Reproduza sem alterações o trecho da notícia sobre o pedido de prisão do ex-reitor da UERR que fica entre "O Ministério Público de" e "de recursos públicos.", inclusive.

■ **Texto de origem**
☆ ☆ ☆ ☆ ☆ ☆ ☆
O Ministério Público de Roraima (MPRR) pediu à Justiça, nesta quarta-feira (11), a prisão do ex-reitor da Universidade Estadual de Roraima (UERR), Regys Odlare Lima de Freitas. O pedido é baseado em indícios de que o grupo investigado estaria destruindo ou adulterando provas para encobrir um suposto esquema de desvio de recursos públicos.
De acordo com documento anexado à denúncia e obtido pelo g1, foram identificadas alterações no Sistema Integrado de Planejamento, Contabilidade e Finanças (Fiplan), plataforma que registra os pagamentos do governo estadual.
Segundo os promotores, dados financeiros da UERR começaram a ser modificados ou apagados recentemente. O Ministério Público sustenta que as alterações não são coincidência e teriam iniciado na primeira quinzena de dezembro de 2025, logo após a Polícia começar a interrogar suspeitos e questionar divergências nos valores de contratos.
Para o Grupo de Atuação Especial de Combate ao Crime Organizado (Gaeco), as mudanças no sistema teriam como objetivo ocultar indícios de superfaturamento em contratos firmados com a empresa terceirizada Ibiapino & Pinheiro Ltda.
Regys é acusado de liderar uma organização criminosa que teria desviado mais de R$ 15 milhões da universidade. O pedido de prisão tramita sob sigilo.
☆ ☆ ☆ ☆ ☆ ☆ ☆
■ **Material de consulta**
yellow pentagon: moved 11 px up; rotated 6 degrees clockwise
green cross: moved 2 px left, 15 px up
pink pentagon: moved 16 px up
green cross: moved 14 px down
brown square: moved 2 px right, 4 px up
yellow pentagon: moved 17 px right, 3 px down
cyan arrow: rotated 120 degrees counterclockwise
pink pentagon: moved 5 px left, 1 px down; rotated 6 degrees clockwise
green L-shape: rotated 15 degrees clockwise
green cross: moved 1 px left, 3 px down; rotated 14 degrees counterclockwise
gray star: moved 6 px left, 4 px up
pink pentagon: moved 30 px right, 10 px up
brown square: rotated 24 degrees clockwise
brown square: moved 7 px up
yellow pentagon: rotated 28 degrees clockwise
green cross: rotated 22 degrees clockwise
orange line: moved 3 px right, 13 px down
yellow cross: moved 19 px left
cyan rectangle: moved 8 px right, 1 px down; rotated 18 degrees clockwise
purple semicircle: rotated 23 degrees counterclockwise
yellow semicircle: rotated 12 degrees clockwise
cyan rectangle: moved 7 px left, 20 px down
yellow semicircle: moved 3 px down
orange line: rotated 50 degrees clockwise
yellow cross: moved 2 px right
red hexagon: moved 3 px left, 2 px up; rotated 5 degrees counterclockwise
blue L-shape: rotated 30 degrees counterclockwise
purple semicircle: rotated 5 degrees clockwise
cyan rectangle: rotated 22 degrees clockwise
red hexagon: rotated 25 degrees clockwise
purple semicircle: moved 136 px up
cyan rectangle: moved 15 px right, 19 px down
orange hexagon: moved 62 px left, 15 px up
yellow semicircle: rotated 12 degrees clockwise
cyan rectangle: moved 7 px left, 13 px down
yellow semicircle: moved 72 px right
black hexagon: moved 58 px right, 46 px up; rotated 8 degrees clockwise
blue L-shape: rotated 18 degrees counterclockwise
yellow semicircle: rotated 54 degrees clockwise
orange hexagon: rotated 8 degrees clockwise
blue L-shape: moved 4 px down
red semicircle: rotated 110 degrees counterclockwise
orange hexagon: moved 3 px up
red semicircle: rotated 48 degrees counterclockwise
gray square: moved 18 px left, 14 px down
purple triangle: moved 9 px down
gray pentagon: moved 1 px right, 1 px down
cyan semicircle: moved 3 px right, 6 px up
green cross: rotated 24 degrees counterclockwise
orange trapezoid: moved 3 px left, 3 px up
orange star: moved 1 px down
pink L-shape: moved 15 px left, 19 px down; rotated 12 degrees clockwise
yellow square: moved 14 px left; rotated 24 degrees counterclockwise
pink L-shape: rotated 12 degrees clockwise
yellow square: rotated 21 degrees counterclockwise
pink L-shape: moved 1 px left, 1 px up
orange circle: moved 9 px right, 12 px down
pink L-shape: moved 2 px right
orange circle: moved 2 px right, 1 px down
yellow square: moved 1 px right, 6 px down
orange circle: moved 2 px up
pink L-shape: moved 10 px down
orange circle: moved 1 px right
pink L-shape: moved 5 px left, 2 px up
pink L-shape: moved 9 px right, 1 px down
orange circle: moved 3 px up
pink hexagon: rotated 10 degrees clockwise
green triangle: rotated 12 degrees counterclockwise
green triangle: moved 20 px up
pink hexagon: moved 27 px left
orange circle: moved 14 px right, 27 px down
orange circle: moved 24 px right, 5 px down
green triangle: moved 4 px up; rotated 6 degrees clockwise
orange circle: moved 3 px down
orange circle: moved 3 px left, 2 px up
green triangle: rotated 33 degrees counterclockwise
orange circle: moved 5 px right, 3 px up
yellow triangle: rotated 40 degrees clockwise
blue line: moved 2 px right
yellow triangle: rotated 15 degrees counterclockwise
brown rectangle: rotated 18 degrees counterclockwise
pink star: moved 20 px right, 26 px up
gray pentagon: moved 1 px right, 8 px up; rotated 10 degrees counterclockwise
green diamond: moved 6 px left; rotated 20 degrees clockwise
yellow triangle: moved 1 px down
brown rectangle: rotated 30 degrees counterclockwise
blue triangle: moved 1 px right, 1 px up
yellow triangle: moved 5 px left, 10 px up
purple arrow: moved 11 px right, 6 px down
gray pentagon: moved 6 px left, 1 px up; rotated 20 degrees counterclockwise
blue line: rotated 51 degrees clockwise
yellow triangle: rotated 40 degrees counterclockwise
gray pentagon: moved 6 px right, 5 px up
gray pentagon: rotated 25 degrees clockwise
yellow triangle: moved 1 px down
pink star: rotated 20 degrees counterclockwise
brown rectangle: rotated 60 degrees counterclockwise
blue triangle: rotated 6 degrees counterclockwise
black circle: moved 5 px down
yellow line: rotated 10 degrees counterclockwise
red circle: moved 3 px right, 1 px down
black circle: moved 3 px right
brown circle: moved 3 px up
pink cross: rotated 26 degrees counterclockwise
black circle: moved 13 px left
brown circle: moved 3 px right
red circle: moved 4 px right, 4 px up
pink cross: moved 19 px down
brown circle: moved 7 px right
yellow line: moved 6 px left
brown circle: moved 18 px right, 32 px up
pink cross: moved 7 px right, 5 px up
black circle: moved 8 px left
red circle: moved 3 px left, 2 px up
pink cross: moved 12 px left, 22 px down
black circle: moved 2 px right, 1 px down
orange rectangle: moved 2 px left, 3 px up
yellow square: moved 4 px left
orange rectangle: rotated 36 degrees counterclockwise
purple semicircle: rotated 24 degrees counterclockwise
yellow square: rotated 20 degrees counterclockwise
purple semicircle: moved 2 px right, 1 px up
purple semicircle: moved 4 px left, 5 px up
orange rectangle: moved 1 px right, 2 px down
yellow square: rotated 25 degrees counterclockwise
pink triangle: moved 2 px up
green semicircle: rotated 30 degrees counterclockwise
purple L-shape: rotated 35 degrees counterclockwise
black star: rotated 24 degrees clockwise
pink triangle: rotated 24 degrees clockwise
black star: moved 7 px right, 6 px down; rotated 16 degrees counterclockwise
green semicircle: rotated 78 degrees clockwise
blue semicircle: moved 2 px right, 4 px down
☆ ☆ ☆ ☆ ☆ ☆ ☆
■ **Resultado do exercício**
O Ministério Público de Roraima (MPRR) pediu à Justiça, nesta quarta-feira (11), a prisão do ex-reitor da Universidade Estadual de Roraima (UERR), Regys Odlare Lima de Freitas. O pedido é baseado em indícios de que o grupo investigado estaria destruindo ou adulterando provas para encobrir um suposto esquema de desvio de recursos públicos.